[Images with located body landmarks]
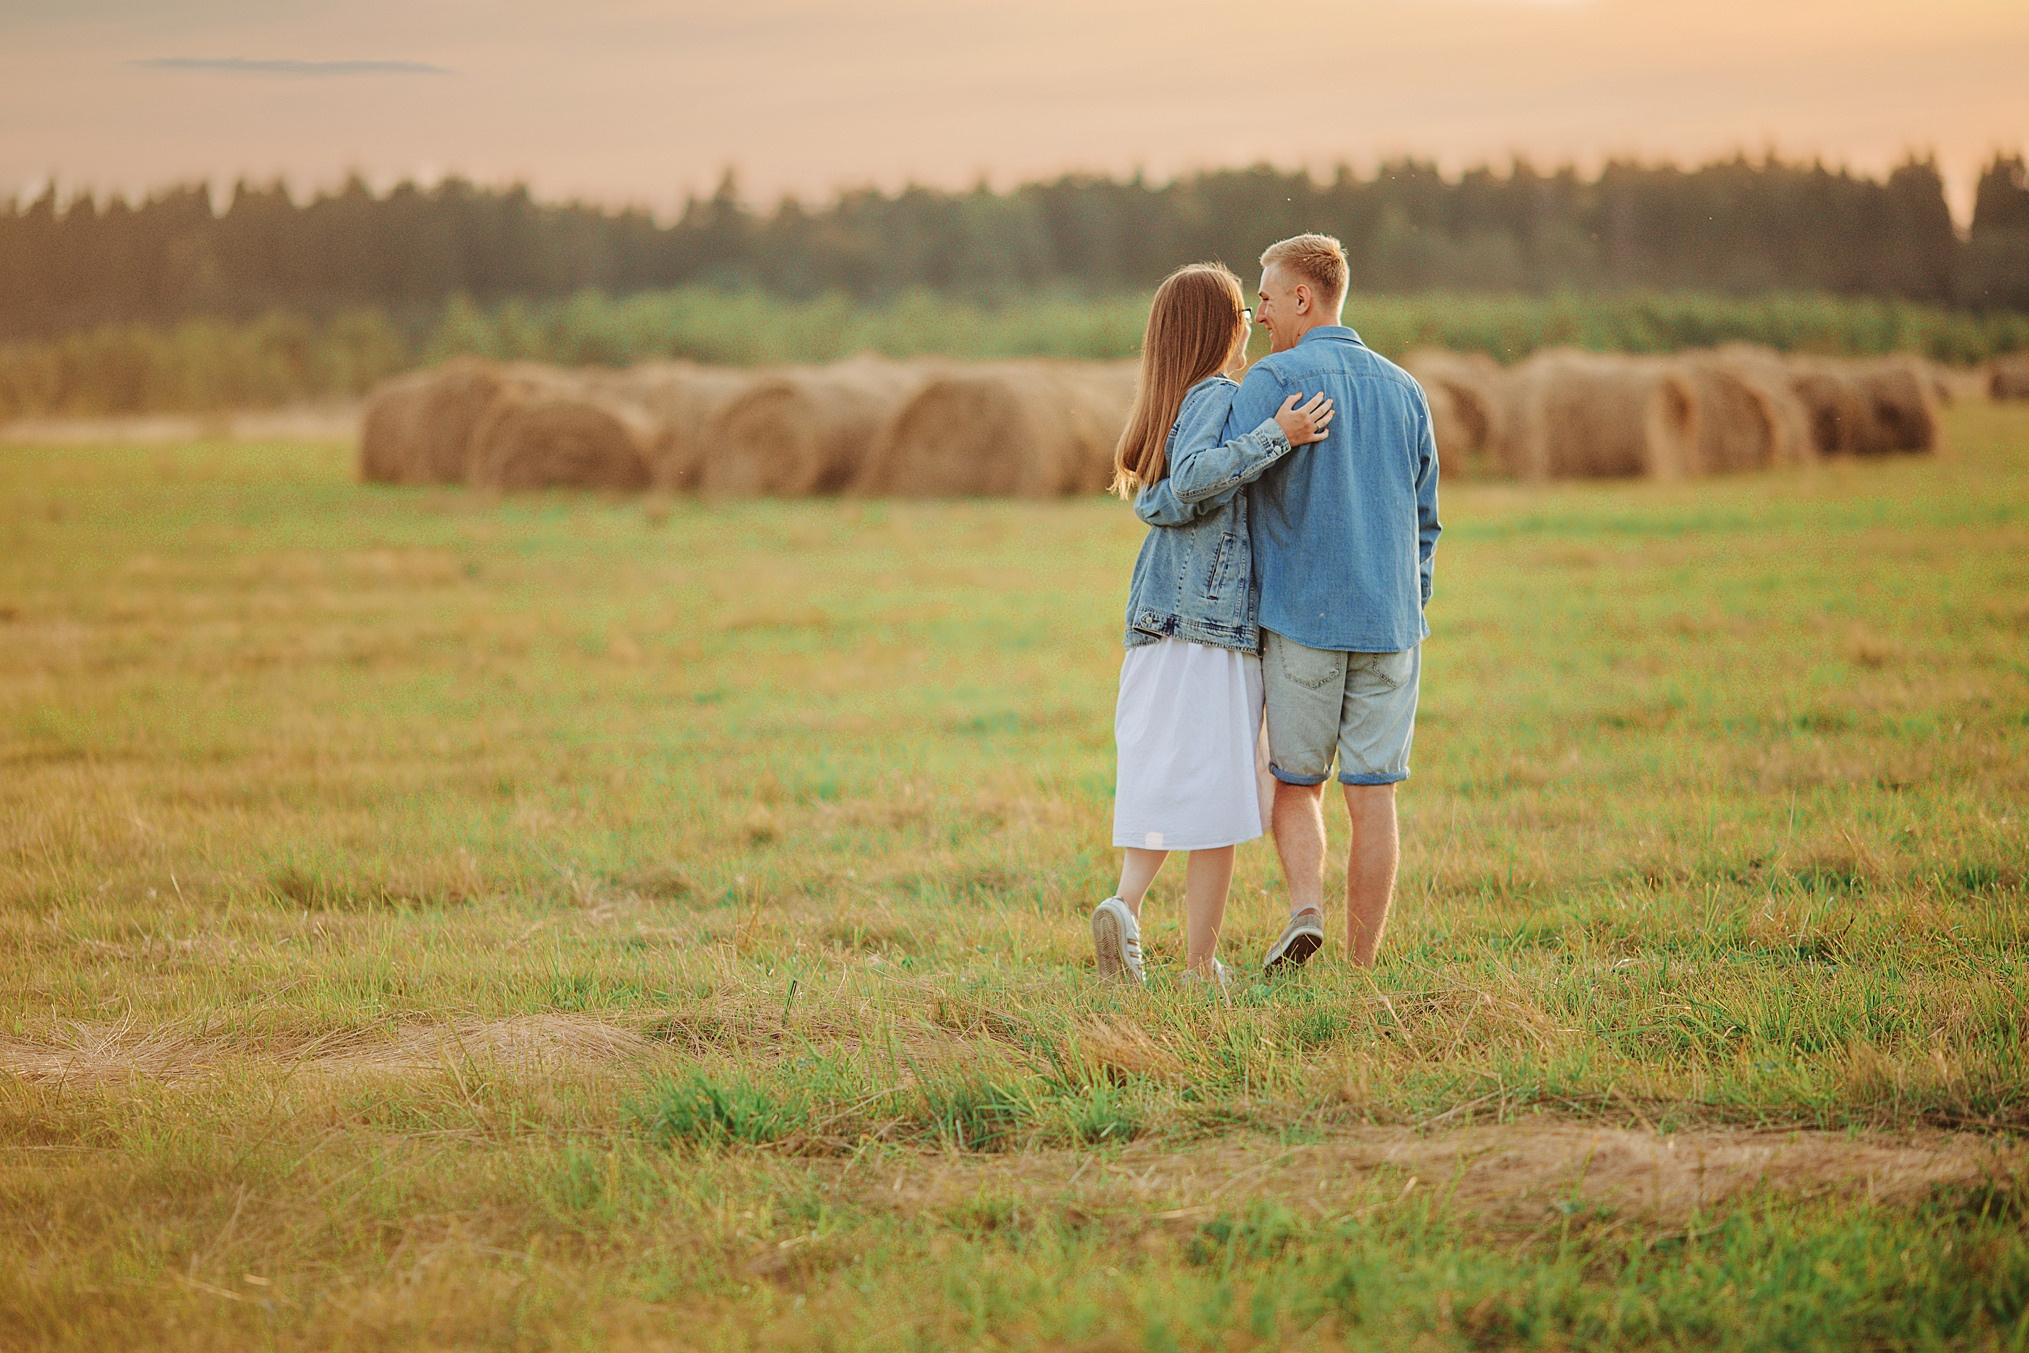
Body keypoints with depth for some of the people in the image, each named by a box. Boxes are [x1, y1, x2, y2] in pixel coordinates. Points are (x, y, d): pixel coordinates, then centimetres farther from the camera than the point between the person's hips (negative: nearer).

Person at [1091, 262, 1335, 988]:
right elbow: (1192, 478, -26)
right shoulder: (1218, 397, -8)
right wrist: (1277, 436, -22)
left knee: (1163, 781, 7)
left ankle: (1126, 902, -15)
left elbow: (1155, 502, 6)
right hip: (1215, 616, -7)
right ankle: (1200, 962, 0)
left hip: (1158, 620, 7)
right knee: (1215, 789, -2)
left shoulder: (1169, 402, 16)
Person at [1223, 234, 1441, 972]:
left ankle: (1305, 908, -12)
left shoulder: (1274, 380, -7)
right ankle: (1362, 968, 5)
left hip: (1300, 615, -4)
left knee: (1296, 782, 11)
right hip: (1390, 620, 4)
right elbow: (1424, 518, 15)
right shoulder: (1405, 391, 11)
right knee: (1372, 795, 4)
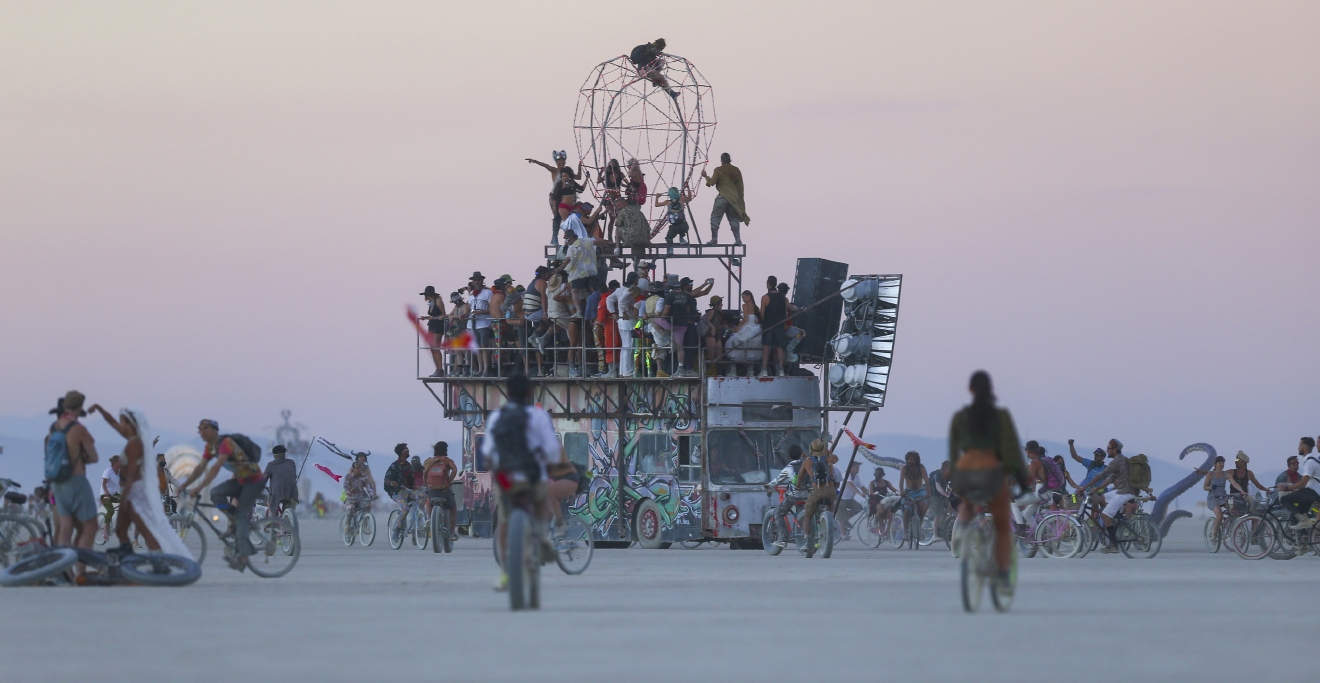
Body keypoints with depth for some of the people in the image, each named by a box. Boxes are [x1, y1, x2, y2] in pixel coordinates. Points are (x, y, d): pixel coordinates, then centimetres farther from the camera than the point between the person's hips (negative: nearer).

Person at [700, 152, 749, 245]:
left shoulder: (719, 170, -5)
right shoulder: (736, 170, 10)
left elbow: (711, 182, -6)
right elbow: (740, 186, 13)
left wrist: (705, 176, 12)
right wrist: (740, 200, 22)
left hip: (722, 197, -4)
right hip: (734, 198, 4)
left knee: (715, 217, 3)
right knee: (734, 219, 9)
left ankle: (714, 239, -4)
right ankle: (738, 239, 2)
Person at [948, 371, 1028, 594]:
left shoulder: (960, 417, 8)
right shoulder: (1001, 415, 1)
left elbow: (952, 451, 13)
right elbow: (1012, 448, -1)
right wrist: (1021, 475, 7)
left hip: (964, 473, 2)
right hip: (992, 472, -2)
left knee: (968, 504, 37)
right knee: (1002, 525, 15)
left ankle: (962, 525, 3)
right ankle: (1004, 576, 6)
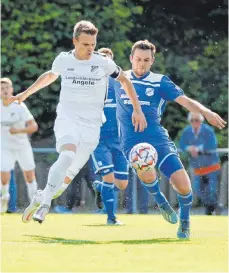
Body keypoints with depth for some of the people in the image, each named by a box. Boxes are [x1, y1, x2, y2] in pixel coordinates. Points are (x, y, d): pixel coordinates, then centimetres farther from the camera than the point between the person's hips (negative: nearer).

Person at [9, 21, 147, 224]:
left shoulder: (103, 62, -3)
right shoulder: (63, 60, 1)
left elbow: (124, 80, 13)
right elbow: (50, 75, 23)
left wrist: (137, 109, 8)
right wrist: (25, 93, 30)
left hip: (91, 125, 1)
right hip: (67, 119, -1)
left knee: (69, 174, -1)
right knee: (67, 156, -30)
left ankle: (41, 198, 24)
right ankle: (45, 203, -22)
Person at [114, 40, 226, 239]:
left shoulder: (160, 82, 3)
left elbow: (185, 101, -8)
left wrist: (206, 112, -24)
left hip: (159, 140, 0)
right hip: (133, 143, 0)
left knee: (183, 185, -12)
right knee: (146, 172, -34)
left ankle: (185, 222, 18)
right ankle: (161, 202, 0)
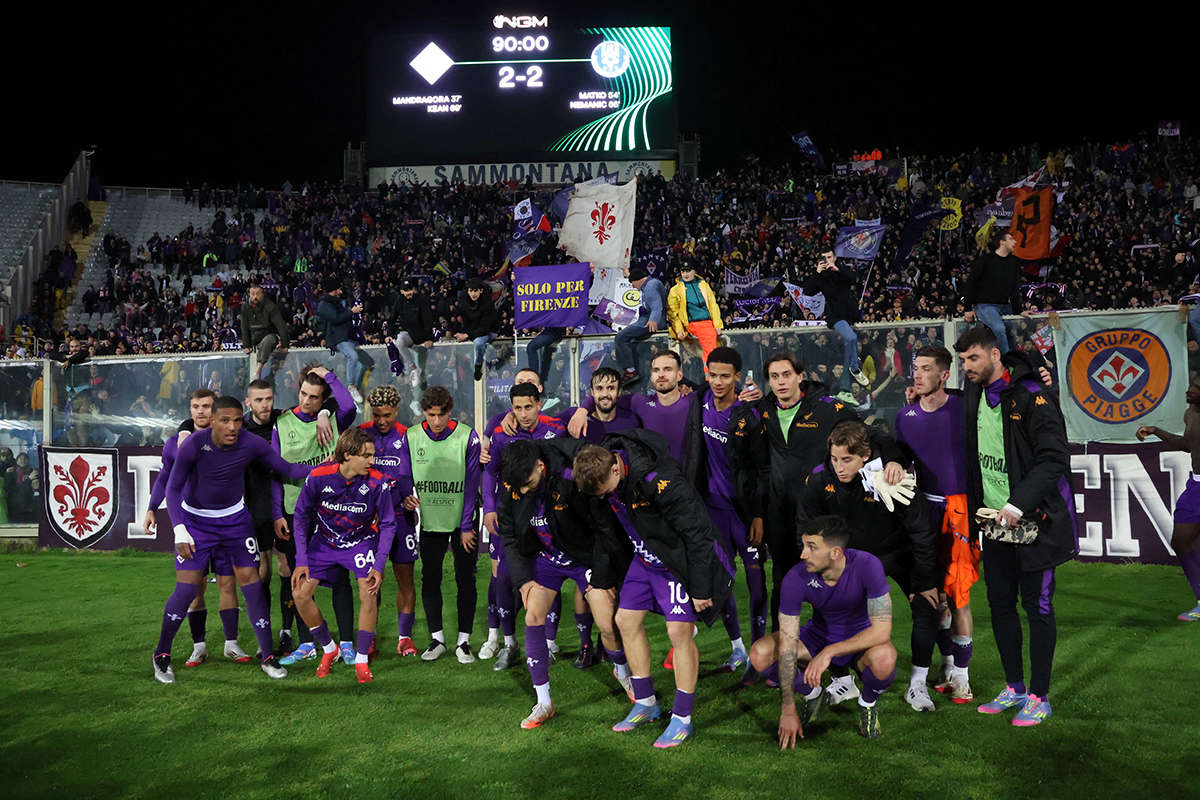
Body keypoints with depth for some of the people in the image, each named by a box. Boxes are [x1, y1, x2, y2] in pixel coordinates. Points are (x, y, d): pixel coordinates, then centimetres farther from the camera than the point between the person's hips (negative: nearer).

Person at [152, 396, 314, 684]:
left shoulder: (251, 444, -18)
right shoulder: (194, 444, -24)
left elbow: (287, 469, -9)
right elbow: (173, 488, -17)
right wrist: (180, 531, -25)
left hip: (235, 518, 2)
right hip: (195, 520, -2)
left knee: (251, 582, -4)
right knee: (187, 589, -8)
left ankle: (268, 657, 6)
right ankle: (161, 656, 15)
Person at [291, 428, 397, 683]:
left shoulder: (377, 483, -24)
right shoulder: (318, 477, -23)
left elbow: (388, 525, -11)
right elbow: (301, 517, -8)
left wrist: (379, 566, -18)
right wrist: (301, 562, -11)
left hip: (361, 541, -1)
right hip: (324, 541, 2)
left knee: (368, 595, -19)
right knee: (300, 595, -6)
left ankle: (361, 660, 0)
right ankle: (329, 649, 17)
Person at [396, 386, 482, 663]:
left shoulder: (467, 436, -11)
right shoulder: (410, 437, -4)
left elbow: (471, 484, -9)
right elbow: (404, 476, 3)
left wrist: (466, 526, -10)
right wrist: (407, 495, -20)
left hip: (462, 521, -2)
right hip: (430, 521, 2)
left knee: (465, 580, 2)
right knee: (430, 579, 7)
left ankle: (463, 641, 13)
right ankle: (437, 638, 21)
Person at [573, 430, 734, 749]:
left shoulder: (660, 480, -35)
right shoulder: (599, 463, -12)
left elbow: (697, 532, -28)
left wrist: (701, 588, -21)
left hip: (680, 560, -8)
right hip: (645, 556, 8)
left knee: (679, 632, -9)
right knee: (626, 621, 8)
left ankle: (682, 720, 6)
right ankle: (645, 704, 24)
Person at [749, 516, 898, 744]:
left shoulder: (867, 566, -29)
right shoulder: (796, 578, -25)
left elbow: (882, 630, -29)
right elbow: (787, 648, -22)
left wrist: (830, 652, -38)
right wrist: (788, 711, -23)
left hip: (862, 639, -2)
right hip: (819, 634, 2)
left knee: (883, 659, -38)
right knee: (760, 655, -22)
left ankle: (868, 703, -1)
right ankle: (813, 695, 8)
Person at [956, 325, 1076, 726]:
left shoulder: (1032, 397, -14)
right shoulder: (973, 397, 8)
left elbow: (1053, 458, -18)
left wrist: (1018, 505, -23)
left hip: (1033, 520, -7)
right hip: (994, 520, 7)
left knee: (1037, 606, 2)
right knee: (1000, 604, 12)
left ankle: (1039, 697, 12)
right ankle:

● **Instructions for the task**: Rewrite all of the lines above as a numbered list, leaving out the blank lines and the pictures.

● **Written solution**:
1. Body keypoints with depth for some of the people in the image, each named by a box. Boxes are [x1, y1, x2, y2] in pixel coordinates. Points are (x, y, d): pixel coordinates, then centimetres farther from the camera than the point between the person's hips (negative: nearer).
2. Person at [1091, 262, 1335, 988]:
3. right elbow: (1192, 478, -26)
4. right shoulder: (1218, 397, -8)
5. right wrist: (1277, 436, -22)
6. left knee: (1163, 781, 7)
7. left ankle: (1126, 902, -15)
8. left elbow: (1155, 502, 6)
9. right hip: (1215, 616, -7)
10. right ankle: (1200, 962, 0)
11. left hip: (1158, 620, 7)
12. right knee: (1215, 789, -2)
13. left shoulder: (1169, 402, 16)
14. Person at [1223, 234, 1441, 972]:
15. left ankle: (1305, 908, -12)
16. left shoulder: (1274, 380, -7)
17. right ankle: (1362, 968, 5)
18. left hip: (1300, 615, -4)
19. left knee: (1296, 782, 11)
20. right hip: (1390, 620, 4)
21. right elbow: (1424, 518, 15)
22. right shoulder: (1405, 391, 11)
23. right knee: (1372, 795, 4)
24. Body keypoints with depth for some of the people in the image, each named by a box. Boxes are [x1, y1, x2, y2] in pixel coordinates. Points are (x, y, d): pixel coordinates, then centimetres farther from the camera than the point between the person's hips (negative: nearer).
25. Person at [700, 152, 749, 245]:
26. left shoulder: (719, 170, -5)
27. right shoulder: (736, 170, 10)
28. left elbow: (711, 182, -6)
29. right elbow: (740, 186, 13)
30. left wrist: (705, 176, 12)
31. right wrist: (740, 200, 22)
32. left hip: (722, 197, -4)
33. right hip: (734, 198, 4)
34. left knee: (715, 217, 3)
35. right knee: (734, 219, 9)
36. left ankle: (714, 239, -4)
37. right ankle: (738, 239, 2)
38. Person at [948, 371, 1028, 594]:
39. left shoulder: (960, 417, 8)
40. right shoulder: (1001, 415, 1)
41. left elbow: (952, 451, 13)
42. right elbow: (1012, 448, -1)
43. right wrist: (1021, 475, 7)
44. left hip: (964, 473, 2)
45. right hip: (992, 472, -2)
46. left knee: (968, 504, 37)
47. right knee: (1002, 525, 15)
48. left ankle: (962, 525, 3)
49. right ankle: (1004, 576, 6)
50. Body keypoints with depth for some of the people in the image, each named by a box. Boxes are [x1, y1, x2, y2] in pixel coordinates. Points are (x, y, d): pixel coordinates, then centimetres farther from the camera than the point between the person's hips (negative: nearer).
51. Person at [9, 21, 147, 224]:
52. left shoulder: (103, 62, -3)
53. right shoulder: (63, 60, 1)
54. left elbow: (124, 80, 13)
55. right elbow: (50, 75, 23)
56. left wrist: (137, 109, 8)
57. right wrist: (25, 93, 30)
58. left hip: (91, 125, 1)
59. right hip: (67, 119, -1)
60. left knee: (69, 174, -1)
61. right knee: (67, 156, -30)
62. left ankle: (41, 198, 24)
63. right ankle: (45, 203, -22)
64. Person at [114, 40, 226, 239]:
65. left shoulder: (160, 82, 3)
66. left elbow: (185, 101, -8)
67. left wrist: (206, 112, -24)
68. left hip: (159, 140, 0)
69. right hip: (133, 143, 0)
70. left knee: (183, 185, -12)
71. right knee: (146, 172, -34)
72. left ankle: (185, 222, 18)
73. right ankle: (161, 202, 0)
74. Body keypoints with depth for some of the people in the image, each named by a box. Boxes are [x1, y1, x2, y2] in pixel coordinates. Points are (x, y, d): pixel coordinates, then centimetres farther from the camera than the point between the person's hips (negative: nearer).
75. Person at [152, 396, 314, 684]:
76. left shoulder: (251, 444, -18)
77. right shoulder: (194, 444, -24)
78. left elbow: (287, 469, -9)
79. right elbow: (173, 488, -17)
80. right wrist: (180, 531, -25)
81. left hip: (235, 518, 2)
82. right hip: (195, 520, -2)
83. left knee: (251, 582, -4)
84. right knee: (187, 589, -8)
85. left ankle: (268, 657, 6)
86. right ankle: (161, 656, 15)
87. Person at [291, 428, 397, 683]:
88. left shoulder: (377, 483, -24)
89. right shoulder: (318, 477, -23)
90. left elbow: (388, 525, -11)
91. right elbow: (301, 517, -8)
92. left wrist: (379, 566, -18)
93. right wrist: (301, 562, -11)
94. left hip: (361, 541, -1)
95. right hip: (324, 541, 2)
96. left knee: (368, 595, -19)
97. right knee: (300, 595, -6)
98. left ankle: (361, 660, 0)
99. right ankle: (329, 649, 17)
100. Person at [396, 386, 482, 663]:
101. left shoulder: (467, 436, -11)
102. right shoulder: (410, 437, -4)
103. left elbow: (471, 484, -9)
104. right elbow: (404, 476, 3)
105. left wrist: (466, 526, -10)
106. right wrist: (407, 495, -20)
107. left hip: (462, 521, -2)
108. right hip: (430, 521, 2)
109. left knee: (465, 580, 2)
110. right knee: (430, 579, 7)
111. left ankle: (463, 641, 13)
112. right ankle: (437, 638, 21)
113. Person at [573, 430, 734, 749]:
114. left shoulder: (660, 480, -35)
115. right shoulder: (599, 463, -12)
116. left elbow: (697, 532, -28)
117. left wrist: (701, 588, -21)
118. left hip: (680, 560, -8)
119. right hip: (645, 556, 8)
120. left knee: (679, 632, -9)
121. right knee: (626, 621, 8)
122. left ankle: (682, 720, 6)
123. right ankle: (645, 704, 24)
124. Person at [749, 516, 898, 744]:
125. left shoulder: (867, 566, -29)
126. right shoulder: (796, 578, -25)
127. left elbow: (882, 630, -29)
128. right elbow: (787, 648, -22)
129. left wrist: (830, 652, -38)
130. right wrist: (788, 711, -23)
131. left hip: (862, 639, -2)
132. right hip: (819, 634, 2)
133. left knee: (883, 659, -38)
134. right knee: (760, 655, -22)
135. left ankle: (868, 703, -1)
136. right ankle: (813, 695, 8)
137. Person at [956, 325, 1076, 726]:
138. left shoulder: (1032, 397, -14)
139. right shoulder: (973, 397, 8)
140. left elbow: (1053, 458, -18)
141. left wrist: (1018, 505, -23)
142. left hip: (1033, 520, -7)
143. right hip: (994, 520, 7)
144. left knee: (1037, 606, 2)
145. right knee: (1000, 604, 12)
146. left ankle: (1039, 697, 12)
147. right ankle:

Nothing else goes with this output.